2) how do I make friends? I’m hopeful that when my oldest is in K that would help, but we don’t currently have a school that’s a community. It’d be weird to join a baby group as a 3x mom. Our playground is an option but beyond that how can I find other sahm with similar age kids
3) when you’re doing 14+ hours of childcare 7 days a week…how do you not lose yourself? On maternity leave I feel like I just kind of float around invisible to anyone but my kids…I don’t talk to other adults really, I just exist talking endlessly to people under 5 and smelling like spit up. I hope that if I make friends that’ll help, but other tips?

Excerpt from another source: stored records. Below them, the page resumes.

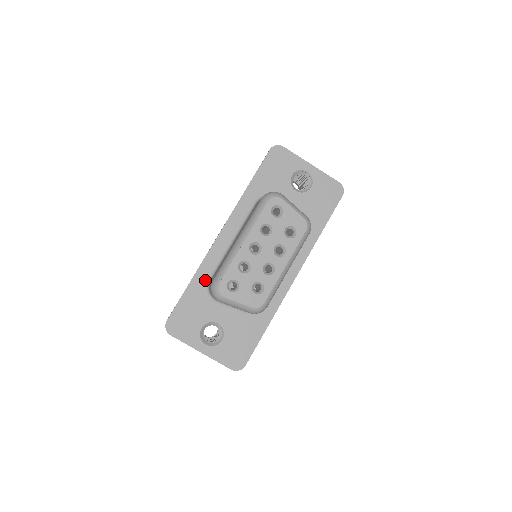
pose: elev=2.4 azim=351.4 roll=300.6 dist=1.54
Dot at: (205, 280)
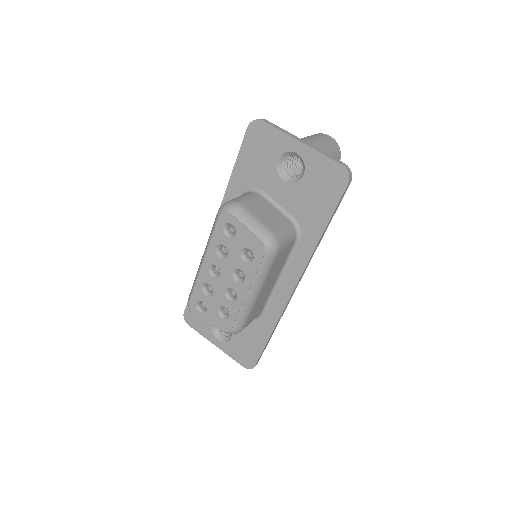
Dot at: occluded
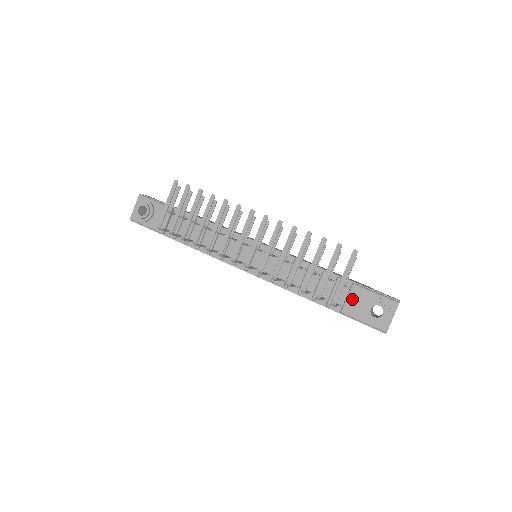
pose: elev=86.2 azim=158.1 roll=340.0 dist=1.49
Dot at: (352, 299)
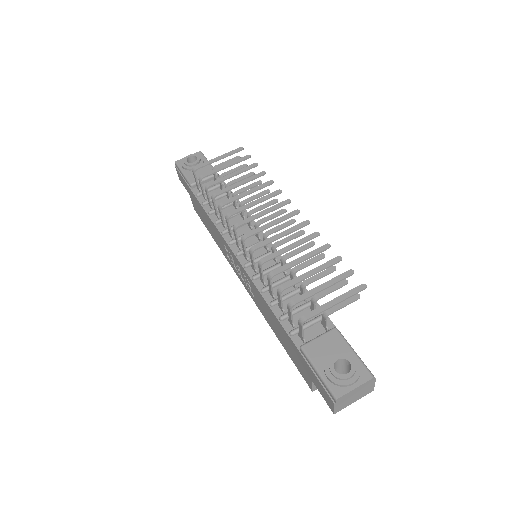
Dot at: (323, 341)
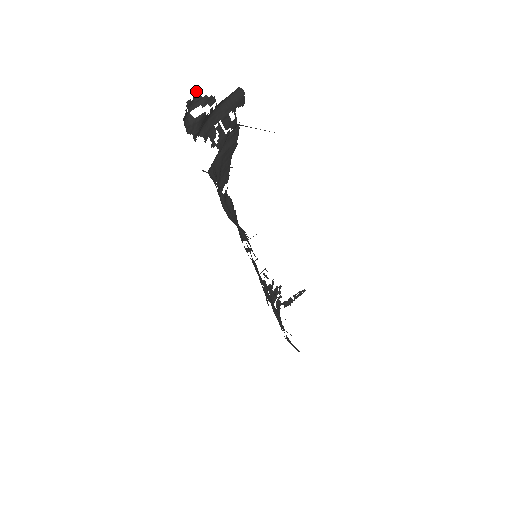
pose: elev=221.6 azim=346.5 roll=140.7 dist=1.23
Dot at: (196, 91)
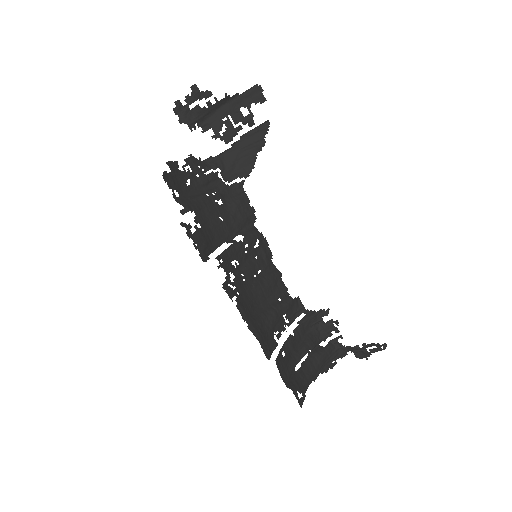
Dot at: (195, 87)
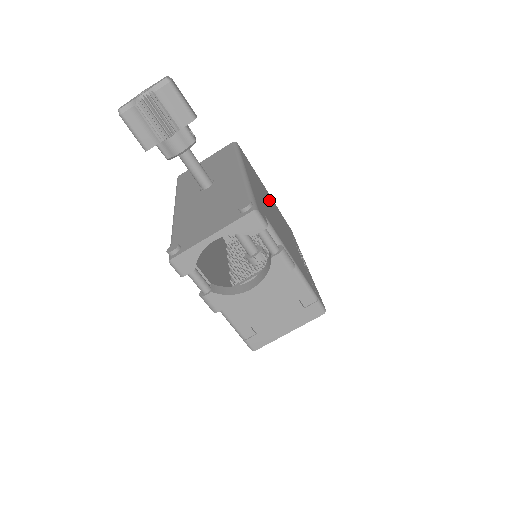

And to spare posters that want to just criticize and not help, I’ll get it out of the way for you
-Omg why’d you have 3 kids if you find taking care of them so hard
- omg how lazy are you that you don’t want to work and need a nanny
- omg why’d you have kids with someone that doesn’t have time for them
- omg you missed have missed the first 4 years of your other kids lives, do they even know you
- omg what example will you be setting for your kids as a sahm
For the record I have yet to meet any mom of little kids that isn’t working her ass off 7 days a week to raise good kids, and that work can take many different forms
Anonymous wrote:Anonymous wrote:Cannot comprehend being a SAHM and having a nanny.
Sorry you’re poor I guess?
Anonymous wrote:I’m a SAHM to three kids and honestly I’m not super interested in finding “mom friends”. I have a circle of friends from before I had kids, some are parents and some are childless, but I prefer to socialize without my kids! I love my kids but I’m with them all day, I don’t want to spend my super minimal free time around them or discussing them. I do try to volunteer when I can at school and be friendly with the parents at my kids’ classes. I’d probably eye-roll but also be envious if I met a SAHM with a nanny.
Anonymous wrote:Anonymous wrote:Omg are you kidding me? Don’t work if you can stay home with your kids AND have a nanny if that’s what you want to do and it makes for your family JUST DO IT.
Seriously. This sounds amazing. Your life will have some balance with the ability to have personal time. You’ll be more present for your children.